The Average American Home Spends An Eye-Popping Amount On Takeout

American takeout has a rich history, as we have been grabbing food to go for over 100 years. According to History Associates Incorporated, the takeout phenomenon began in the late 19th century with street vendors selling food on bustling city street corners or in train stations. Takeout as we know it today began in the 1920s, when restaurants started packaging food in special containers for customers to pick up and carry out. Some of the first eateries to jump on the takeout bandwagon were Chinese restaurants. And, flash forward to today, Americans are spending more and more on takeout.

The Balance Small Business cites the Bureau of Labor Statistics, which claims that most American households spend about $3,100 annually on takeout. That comes out to about $60 per week. Similarly, The Daily Meal cites a survey conducted by Bid-On-Equipment that found that respondents order takeout about 2.4 times per week.

Saving America's restaurants one takeout order at a time

The Daily Meal explored the uptick in takeout due to the pandemic, with some restaurants offering only takeout options and some customers being not comfortable dining in. Interestingly, in a 2019 article published before the pandemic, Restaurant Dive cites a survey in which 62% of diners responded that they would prefer to dine in rather than take out their meals. Oh, how times have changed.

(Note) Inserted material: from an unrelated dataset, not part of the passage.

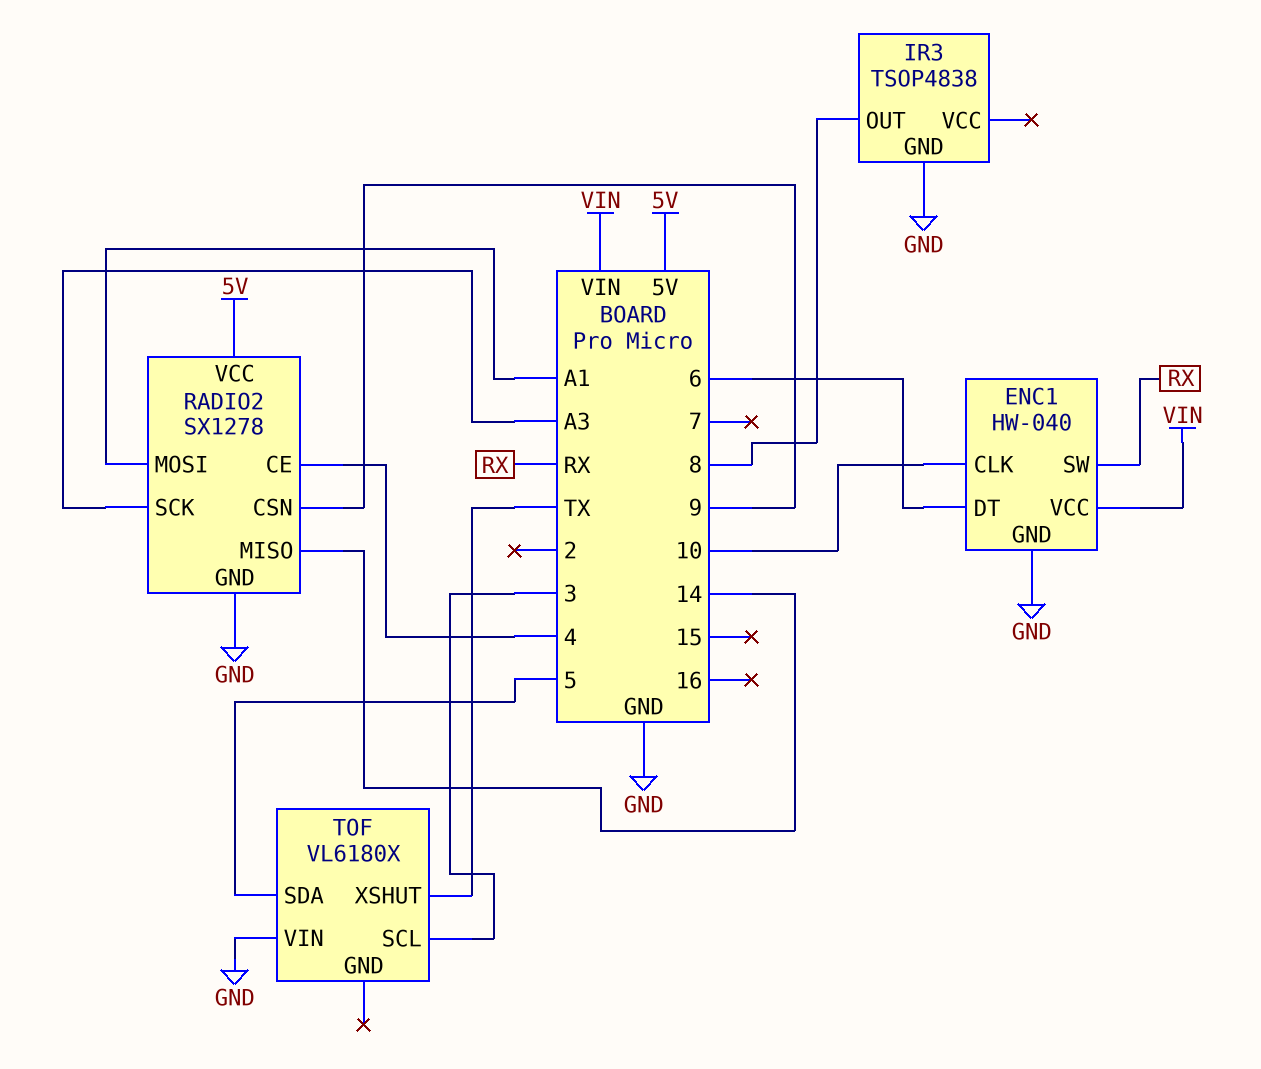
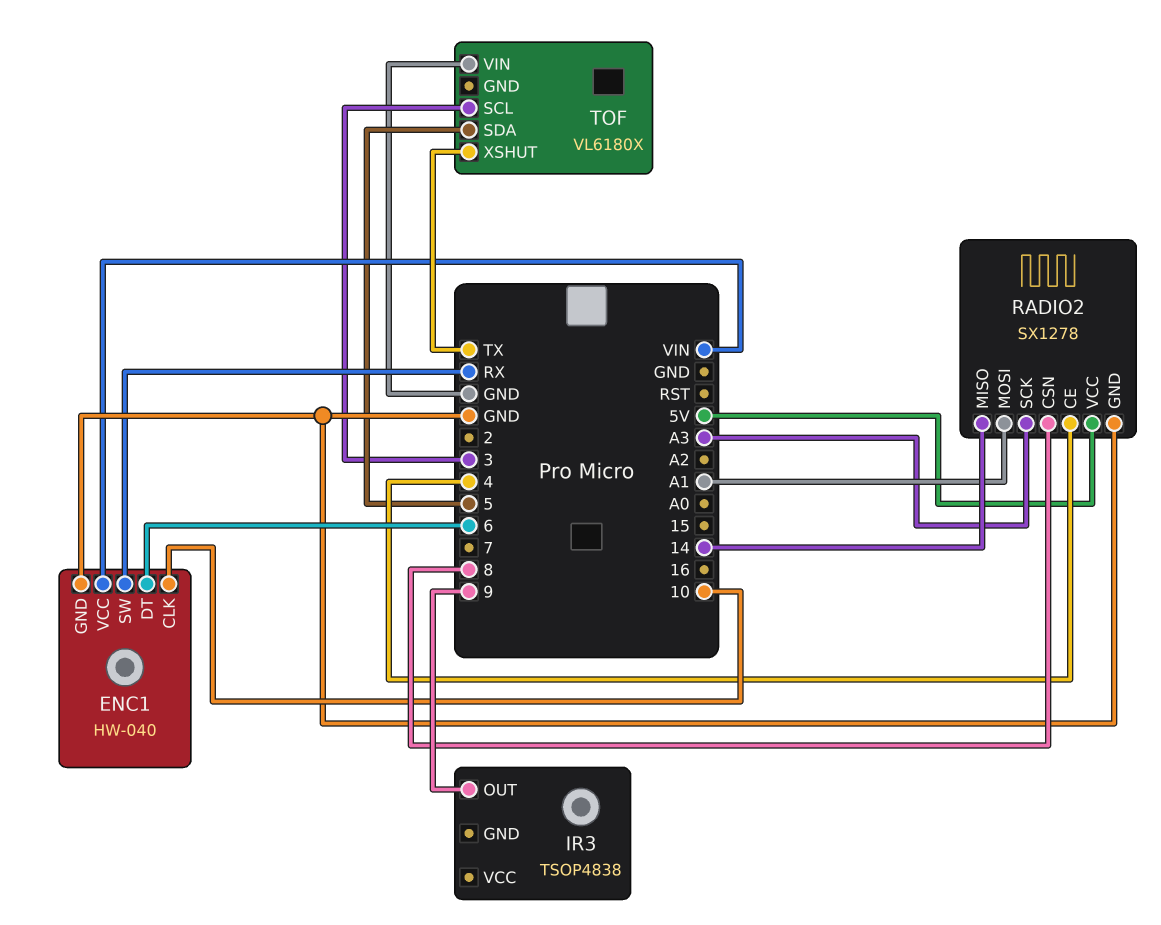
IR3 pin GND: GND -> none
IR3 pin OUT: 8 -> 9
RADIO2 pin CSN: 9 -> 8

Additionally, according to the Bid-On-Equipment survey, most diners, up to 77%, are leaving bigger tips on their takeout orders to help both restaurant owners stay open and keep employees on the job (via The Daily Meal). The Active Times asked etiquette expert Diane Gottsman about the appropriate amount of tip for a takeout or curbside pickup order. "If your order is relatively cheap, say $11, 20% is only $2. That's pretty low, so, in that case, you'd leave $5," Gottsman said.